Multi-compartmental diffusion characterization of the human cervical spinal cord in vivo using the spherical mean technique

Abstract

The purpose of this work was to evaluate the feasibility and reproducibility of the spherical mean technique (SMT), a multi-compartmental diffusion model, in the spinal cord of healthy controls, and to assess its ability to improve spinal cord characterization in multiple sclerosis (MS) patients at 3 T. SMT was applied in the cervical spinal cord of eight controls and six relapsing-remitting MS patients. SMT provides an elegant framework to model the apparent axonal volume fraction v_ax , intrinsic diffusivity D_ax , and extra-axonal transverse diffusivity D_{ex_perp} (which is estimated as a function of v_ax and D_ax ) without confounds related to complex fiber orientation distribution that reside in diffusion MRI modeling. SMT's reproducibility was assessed with two different scans within a month, and SMT-derived indices in healthy and MS cohorts were compared. The influence of acquisition scheme on SMT was also evaluated. SMT's v_ax , D_ax , and D_{ex_perp} measurements all showed high reproducibility. A decrease in v_ax was observed at the site of lesions and normal appearing white matter (p < 0.05), and trends towards a decreased D_ax and increased D_{ex_perp} were seen. Importantly, a twofold reduction in acquisition yielded similarly high accuracy with SMT. SMT provides a fast, reproducible, and accurate method to improve characterization of the cervical spinal cord, and may have clinical potential for MS patients.

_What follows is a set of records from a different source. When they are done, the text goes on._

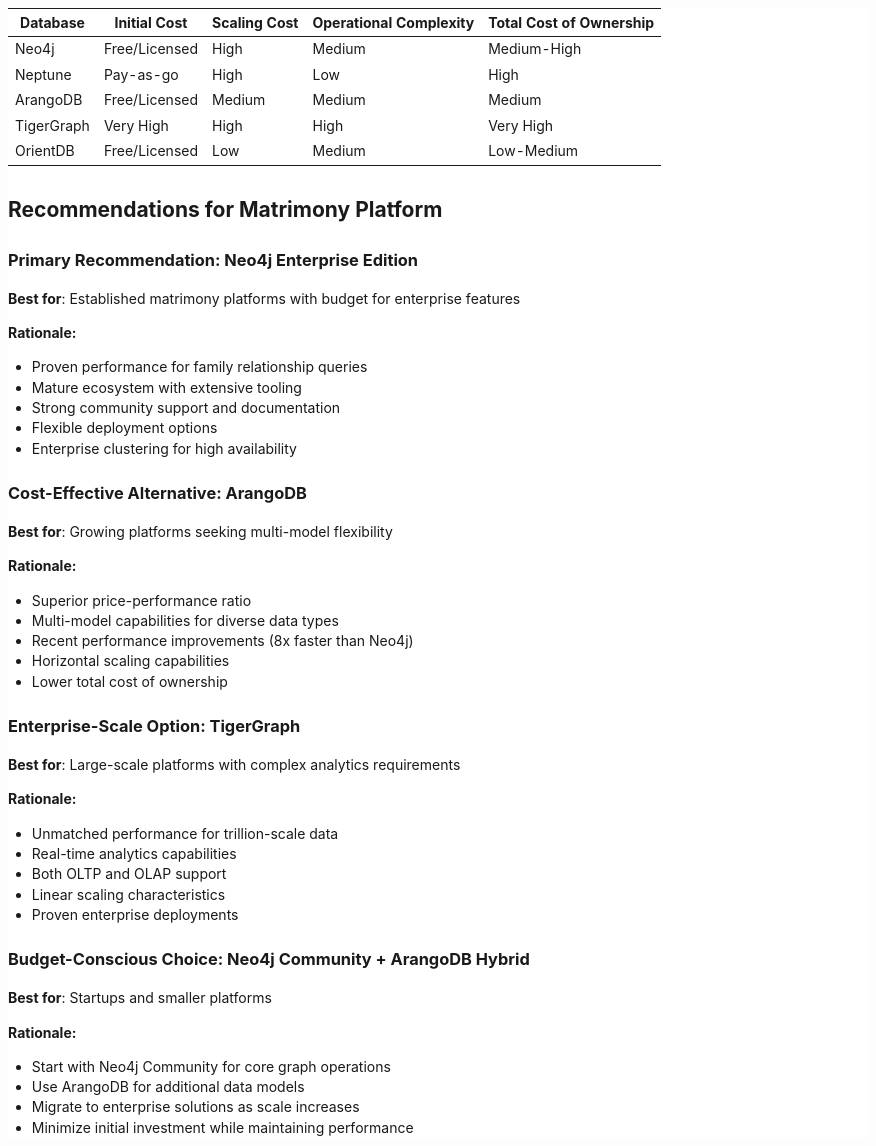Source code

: | Database | Initial Cost | Scaling Cost | Operational Complexity | Total Cost of Ownership |
|----------|-------------|--------------|----------------------|----------------------|
| Neo4j | Free/Licensed | High | Medium | Medium-High |
| Neptune | Pay-as-go | High | Low | High |
| ArangoDB | Free/Licensed | Medium | Medium | Medium |
| TigerGraph | Very High | High | High | Very High |
| OrientDB | Free/Licensed | Low | Medium | Low-Medium |

## Recommendations for Matrimony Platform

### Primary Recommendation: Neo4j Enterprise Edition
**Best for**: Established matrimony platforms with budget for enterprise features

**Rationale:**
- Proven performance for family relationship queries
- Mature ecosystem with extensive tooling
- Strong community support and documentation
- Flexible deployment options
- Enterprise clustering for high availability

### Cost-Effective Alternative: ArangoDB
**Best for**: Growing platforms seeking multi-model flexibility

**Rationale:**
- Superior price-performance ratio
- Multi-model capabilities for diverse data types
- Recent performance improvements (8x faster than Neo4j)
- Horizontal scaling capabilities
- Lower total cost of ownership

### Enterprise-Scale Option: TigerGraph
**Best for**: Large-scale platforms with complex analytics requirements

**Rationale:**
- Unmatched performance for trillion-scale data
- Real-time analytics capabilities
- Both OLTP and OLAP support
- Linear scaling characteristics
- Proven enterprise deployments

### Budget-Conscious Choice: Neo4j Community + ArangoDB Hybrid
**Best for**: Startups and smaller platforms

**Rationale:**
- Start with Neo4j Community for core graph operations
- Use ArangoDB for additional data models
- Migrate to enterprise solutions as scale increases
- Minimize initial investment while maintaining performance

Keywords: axon; diffusion; multiple sclerosis; spherical mean technique; spinal cord; volume fraction.

Figure 1. SMT-Derived Maps and Reproducibility in Controls

From left to right, the averaged map, the standard deviation map, and the histograms of all white mater voxels over all controls for scan 1 and scan 2 are shown for (a) v_ax, (b) D_ax, and (c) D_{ex_perp}.

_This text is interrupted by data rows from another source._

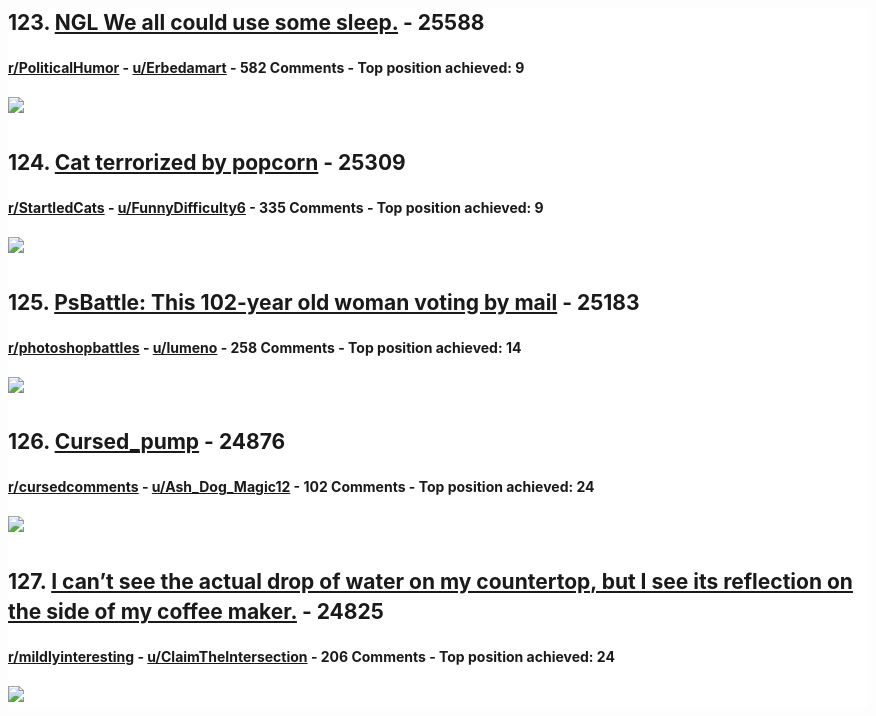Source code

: ## 123. [NGL We all could use some sleep.](http://reddit.com/r/PoliticalHumor/comments/j5gl3h/ngl_we_all_could_use_some_sleep/) - 25588
#### [r/PoliticalHumor](http://reddit.com/r/PoliticalHumor) - [u/Erbedamart](http://reddit.com/u/Erbedamart) - 582 Comments - Top position achieved: 9

<a href="https://i.redd.it/tpec0ncf09r51.jpg"><img src="https://b.thumbs.redditmedia.com/BCcVmvZVn7WRNMjR-MZ6dr6INI9nyGTBvMw7_UNanOA.jpg"></img></a>

## 124. [Cat terrorized by popcorn](http://reddit.com/r/StartledCats/comments/j5jxr6/cat_terrorized_by_popcorn/) - 25309
#### [r/StartledCats](http://reddit.com/r/StartledCats) - [u/FunnyDifficulty6](http://reddit.com/u/FunnyDifficulty6) - 335 Comments - Top position achieved: 9

<a href="https://v.redd.it/t23iz9329ar51"><img src="https://b.thumbs.redditmedia.com/8ms-yjHRXGeAjMXWZ_bnqWNvJTa50do75jLok5zhuJo.jpg"></img></a>

## 125. [PsBattle: This 102-year old woman voting by mail](http://reddit.com/r/photoshopbattles/comments/j5pd10/psbattle_this_102year_old_woman_voting_by_mail/) - 25183
#### [r/photoshopbattles](http://reddit.com/r/photoshopbattles) - [u/lumeno](http://reddit.com/u/lumeno) - 258 Comments - Top position achieved: 14

<a href="https://i.redd.it/8crbmvupobr51.jpg"><img src="https://b.thumbs.redditmedia.com/ilDSeIHkzBWQyCCSPKfbZg8fERz5Kkua0W_t6HaKGMI.jpg"></img></a>

## 126. [Cursed_pump](http://reddit.com/r/cursedcomments/comments/j5czjt/cursed_pump/) - 24876
#### [r/cursedcomments](http://reddit.com/r/cursedcomments) - [u/Ash_Dog_Magic12](http://reddit.com/u/Ash_Dog_Magic12) - 102 Comments - Top position achieved: 24

<a href="https://i.redd.it/w7tvzgijc7r51.jpg"><img src="https://b.thumbs.redditmedia.com/0RiMIzbsFp8qwxg1XoXeoWic629c_mucQF4ZP18oWIA.jpg"></img></a>

## 127. [I can’t see the actual drop of water on my countertop, but I see its reflection on the side of my coffee maker.](http://reddit.com/r/mildlyinteresting/comments/j5nopw/i_cant_see_the_actual_drop_of_water_on_my/) - 24825
#### [r/mildlyinteresting](http://reddit.com/r/mildlyinteresting) - [u/ClaimTheIntersection](http://reddit.com/u/ClaimTheIntersection) - 206 Comments - Top position achieved: 24

<a href="https://i.redd.it/n907gis99br51.jpg"><img src="https://b.thumbs.redditmedia.com/Pjolio5LYGFVX0Mq3omxKsXAgNXoV49S8c_1EHHHQ4I.jpg"></img></a>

Figure 2. Example SMT-Derived Maps in MS

Anatomical images (top), SMT-derived maps v_ax (second row), D_ax (third row), and D_{ex_perp} (bottom) are displayed for control (left, 24-years-old) and two patients. MS patient 1 (middle), 46-years-old, EDSS 2 and duration of disease of 17 years, highlights a decreased v_ax, D_ax and increased D_{ex_perp} at the site of the lesion (black arrow) in the left lateral column. MS patient 2 (right), 36-years-old, EDSS 2.5 and duration of disease 8 years, demonstrates similar trends in v_ax and D_ax to the MS patient 1.

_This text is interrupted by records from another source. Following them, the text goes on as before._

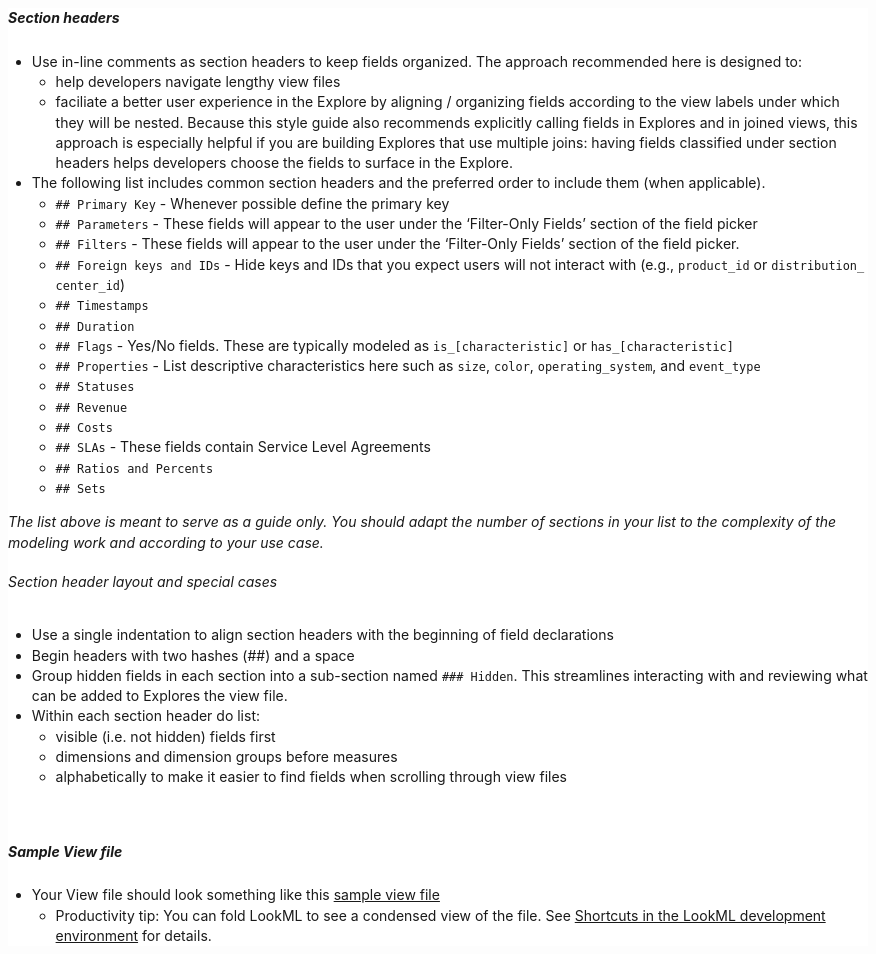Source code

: ##### Section headers
- Use in-line comments as section headers to keep fields organized. The approach recommended here is designed to:
  - help developers navigate lengthy view files
  - faciliate a better user experience in the Explore by aligning / organizing fields according to the view labels under which they will be nested. Because this style guide also recommends explicitly calling fields in Explores and in joined views, this approach is especially helpful if you are building Explores that use multiple joins: having fields classified under section headers helps developers choose the fields to surface in the Explore.
- The following list includes common section headers and the preferred order to include them (when applicable).
  - `## Primary Key` - Whenever possible define the primary key
  - `## Parameters` - These fields will appear to the user under the ‘Filter-Only Fields’ section of the   field picker
  - `## Filters` - These fields will appear to the user under the ‘Filter-Only Fields’ section of the field   picker.
  - `## Foreign keys and IDs` - Hide keys and IDs that you expect users will not interact with (e.g.,   `product_id` or `distribution_center_id`)
  - `## Timestamps`
  - `## Duration`
  - `## Flags` - Yes/No fields. These are typically modeled as `is_[characteristic]` or `has_[characteristic]`
  - `## Properties` - List descriptive characteristics here such as `size`, `color`, `operating_system`, and `event_type`
  - `## Statuses`
  - `## Revenue`
  - `## Costs`
  - `## SLAs` - These fields contain Service Level Agreements
  - `## Ratios and Percents`
  - `## Sets`

_The list above is meant to serve as a guide only. You should adapt the number of sections in your list to the complexity of the modeling work and according to your use case._

###### Section header layout and special cases
- Use a single indentation to align section headers with the beginning of field declarations
- Begin headers with two hashes (##) and a space
- Group hidden fields in each section into a sub-section named `### Hidden`. This streamlines interacting with and reviewing what can be added to Explores the view file.
- Within each section header do list:
  - visible (i.e. not hidden) fields first
  - dimensions and dimension groups before measures
  - alphabetically to make it easier to find fields when scrolling through view files

</br>

##### Sample View file
- Your View file should look something like this [sample view file](looker_style_guide_code_snippets/sample_view_file.md)
  - Productivity tip: You can fold LookML to see a condensed view of the file. See [Shortcuts in the LookML development environment](https://docs.looker.com/exploring-data/exploring-data/keyboard-shortcuts#shortcuts_in_the_lookml_development_environment) for details.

Figure 3. Application of SMT in MS Cohort

Boxplots highlighting the median, 25^th and 75^th percentiles over controls (WM) and MS patients (lesions and NAWM) for (a) v_ax, (b) D_ax, and (c) D_{ex_perp}. Mean values from each subject plotted and asterisks indicate significant differences between the groups.

Figure 4. Effect of Reduced Acquisition Schemes on SMT-Derived Parameters

(a) Corresponding v_ax maps for a healthy control for full 18 min acquisition (left), along with reduced data acquisition schemes of 12 minutes, 9 minutes and 6 minutes (right). Bias maps, with respect to full acquisition schemes, are shown below each subsampled scheme and demonstrate that there is an increased bias in v_ax with reduced acquisition times, but with fairly negligible differences between the 2/3 and 1/2 acquisition. (b) Mean root mean squared error (RMSE) for v_ax in white matter over all of the controls, with error bars plotting the inter-subject variability. (c) D_ax maps, with bias maps below, for same reduced acquisition times as shown in (a). (d) RMSE of D_ax increases with reduced acquisition. (e) D_{ex_perp} maps, with bias maps below, for same reduced acquisition times as shown in (a). (f) An increase in RMSE for D_{ex_perp} is observed with reduced acquisition times.

Figure 5. Effect of Reduced Acquisition Schemes on v_ax, D_ax, and D_{ex_perp} in MS Patient

From left to right, the SMT-derived (a) v_ax map, (b) D_ax map, and (c) D_{ex_perp} map are shown with the fully acquired dataset, 2/3 acquisition, 1/2 acquisition, and 1/3 acquisition. With decreases in acquisition time, SMT does not lose sensitivity to distinguish lesions from NAWM. The same patient, as in Figure 2 (MS patient 1), is shown.